* **What to work on**
Pick out every line of the entries below where "Spirit" occurs, and copy those lines.

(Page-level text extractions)

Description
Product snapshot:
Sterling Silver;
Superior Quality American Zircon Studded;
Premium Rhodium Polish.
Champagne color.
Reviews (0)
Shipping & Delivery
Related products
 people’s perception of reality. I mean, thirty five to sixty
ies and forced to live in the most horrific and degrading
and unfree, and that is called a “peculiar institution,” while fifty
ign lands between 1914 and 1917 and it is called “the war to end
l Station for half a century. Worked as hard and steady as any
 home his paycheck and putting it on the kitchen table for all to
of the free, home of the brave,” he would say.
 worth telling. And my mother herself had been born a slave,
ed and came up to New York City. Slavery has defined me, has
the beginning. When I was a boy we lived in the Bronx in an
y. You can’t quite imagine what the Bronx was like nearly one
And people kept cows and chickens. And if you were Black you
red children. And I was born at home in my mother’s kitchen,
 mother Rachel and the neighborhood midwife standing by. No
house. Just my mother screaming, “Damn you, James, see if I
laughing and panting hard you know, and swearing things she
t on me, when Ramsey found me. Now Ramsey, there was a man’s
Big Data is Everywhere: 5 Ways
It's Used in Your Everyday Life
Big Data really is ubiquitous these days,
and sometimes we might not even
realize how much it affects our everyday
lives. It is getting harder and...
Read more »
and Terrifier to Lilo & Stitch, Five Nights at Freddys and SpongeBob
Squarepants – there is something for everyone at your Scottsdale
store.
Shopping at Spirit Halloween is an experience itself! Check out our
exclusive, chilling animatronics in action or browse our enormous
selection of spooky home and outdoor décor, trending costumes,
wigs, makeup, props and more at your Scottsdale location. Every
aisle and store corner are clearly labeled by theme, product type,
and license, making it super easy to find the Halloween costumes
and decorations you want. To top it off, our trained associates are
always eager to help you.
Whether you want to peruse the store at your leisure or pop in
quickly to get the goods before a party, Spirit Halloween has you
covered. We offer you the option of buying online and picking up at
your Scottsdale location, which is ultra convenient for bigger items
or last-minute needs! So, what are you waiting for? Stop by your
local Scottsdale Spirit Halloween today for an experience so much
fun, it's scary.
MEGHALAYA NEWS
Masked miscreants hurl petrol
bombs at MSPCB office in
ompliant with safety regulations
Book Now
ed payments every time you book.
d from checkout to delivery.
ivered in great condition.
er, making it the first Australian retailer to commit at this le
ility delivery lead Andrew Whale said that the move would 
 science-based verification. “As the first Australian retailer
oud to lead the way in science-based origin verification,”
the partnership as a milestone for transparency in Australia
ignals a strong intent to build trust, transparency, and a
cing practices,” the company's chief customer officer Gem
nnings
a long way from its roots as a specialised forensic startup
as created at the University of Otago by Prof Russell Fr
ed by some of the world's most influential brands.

* **Exercise output**
Shopping at Spirit Halloween is an experience itself! Check out our
quickly to get the goods before a party, Spirit Halloween has you
local Scottsdale Spirit Halloween today for an experience so much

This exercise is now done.